William Gadisil se puisse que la réalité n’existe pas du tout sinon dans les mots dans lesquels elle se présente.

Alors qu’il vient tout juste d’être victime d’un accident dont il est également le coupable – n’essayez jamais de faire démarrer votre véhicule en trifouillant dans le capot en vous plaçant en face de celui-ci -, Oscar Crease, assistant d’université érudit et dramaturge à ses heures, apprend qu’un producteur d’Hollywood vient de faire réaliser un film qui semble s’inspirer grandement d’une pièce qu’il a écrite quelques vingt auparavant. Tout portant qui plus est à croire que le film aura un retentissant succès, il décide de poursuivre le producteur pour plagiat.

c’est ça l’ironie, que chacun est la victime de l’autre ça n’est pas clair?

S’enchevêtrent alors, mêlés à la trame générale de ce procès principal, les aléas, péripéties, et comptes-rendus d’autres faits dont se saisit le droit : un chien coincé dans une sculpture monumentale, une noyade lors d’un baptême, l’utilisation par Pepsi-Cola, à des fins bassement commerciales, de l’anagramme du nom de l’Eglise épiscopalienne, sans oublier l’accident dont fut à la fois victime et coupable Oscar Crease.
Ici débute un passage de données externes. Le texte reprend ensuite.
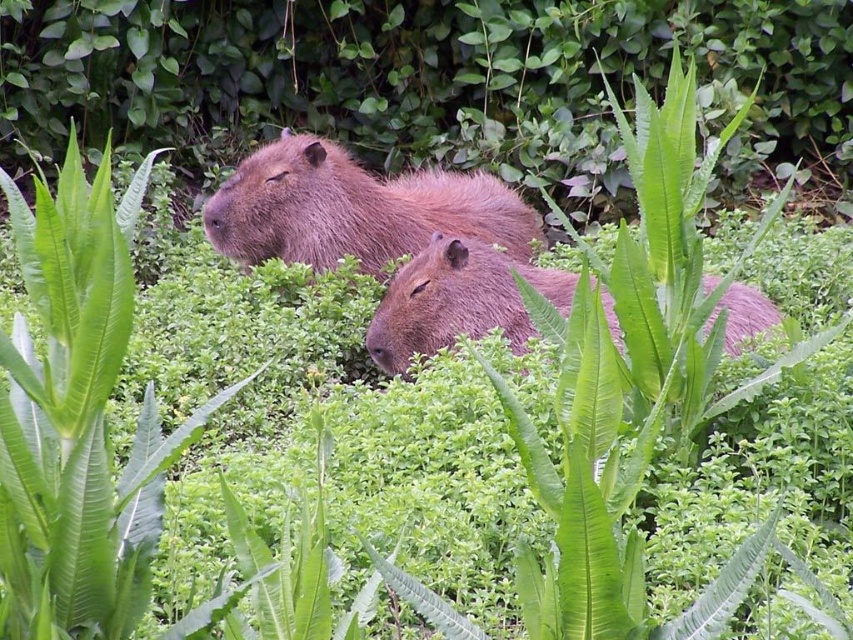
Question: Which point is farther to the camera?

Choices:
 (A) (376, 362)
 (B) (505, 220)

Answer: (B)

Question: Is brown furry capybara at center thinner than fuzzy brown capybara at center?

Choices:
 (A) no
 (B) yes

Answer: (A)

Question: In this image, where is brown furry capybara at center located relative to fuzzy brown capybara at center?

Choices:
 (A) above
 (B) below

Answer: (A)

Question: Does brown furry capybara at center have a larger size compared to fuzzy brown capybara at center?

Choices:
 (A) yes
 (B) no

Answer: (A)

Question: Which point is farther to the camera?

Choices:
 (A) brown furry capybara at center
 (B) fuzzy brown capybara at center

Answer: (A)

Question: Which point appears closest to the camera in this image?

Choices:
 (A) (283, 176)
 (B) (610, 321)

Answer: (B)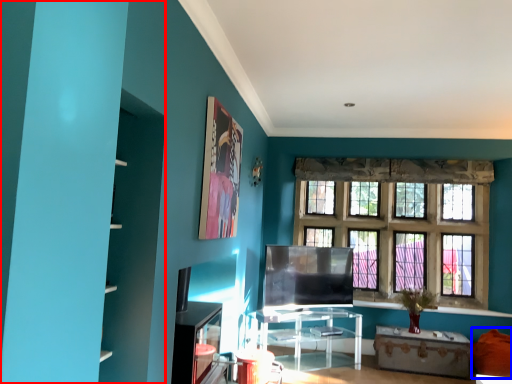
Question: Which object is closer to the camera taking this photo, bookshelf (highlighted by a red box) or couch (highlighted by a blue box)?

Pouvons-nous séparer l’idée de son expression, monsieur?

Le Dernier acte est une satyre féroce et sans concession de l’envahissement de chaque parcelle de la société par le droit. D’un comique inégalé, il démontre avec un brio sans égal qu’à tout vouloir régir par le langage juridique, on en vient à vider de son sens propre tout ce à quoi il s’attachait et cadrait. Colonisant tout, dénaturé de son principe premier pour ne plus servir que l’avidité de chacun, le droit n’est plus ce gage d’ordonnancement – sans parler d’harmonie – du réel. Omnipotent, il le remplace.

Si vous ne pouvez qualifier d’enrichissement sans cause un vol quand il est évident je ne sais pas à quoi sert le langage!

William Gaddis ne fait pas que dresser le catalogue grinçant d’aventures désopilantes. L’absurde qui s’en dégagerait suffisant alors à illustrer entièrement son propos. Si on prend pour hypothèse que le réel serait une conséquence du choix des mots qui l’expriment, qu’en serait-il d’un réel exprimé par les seuls mots du juridique? Cette question ne peut être examinée dans tous ces interstices en l’exprimant dans un langage autre que celui dont Gaddis assure qu’il a colonisé tout le réel. Vouloir exprimer pleinement l’absurdité d’un monde qui ne serait plus que le droit n’est possible qu’en en utilisant le langage juridique. Le Dernier acte, écrit sur le droit, est ainsi lui-même un acte juridique. Gaddis permet ainsi, en démontrant par sa surenchère ce qu’un langage façonne avec le réel, d’en goûter la jouissive et inquiétante absurdité. Tout en proposant, en filigranes, une lecture des raisons qui sous-tendent cette prolifération, et qui toutes ramènent à un nom : l’argent.

Et tout ça c’est encore plus de mots et plus de mots jusqu’à ce que tout se retrouve enterré sous des mots.

William Gaddis, Le Dernier acte, 1997, Plon, trad. Marc Cholodenko.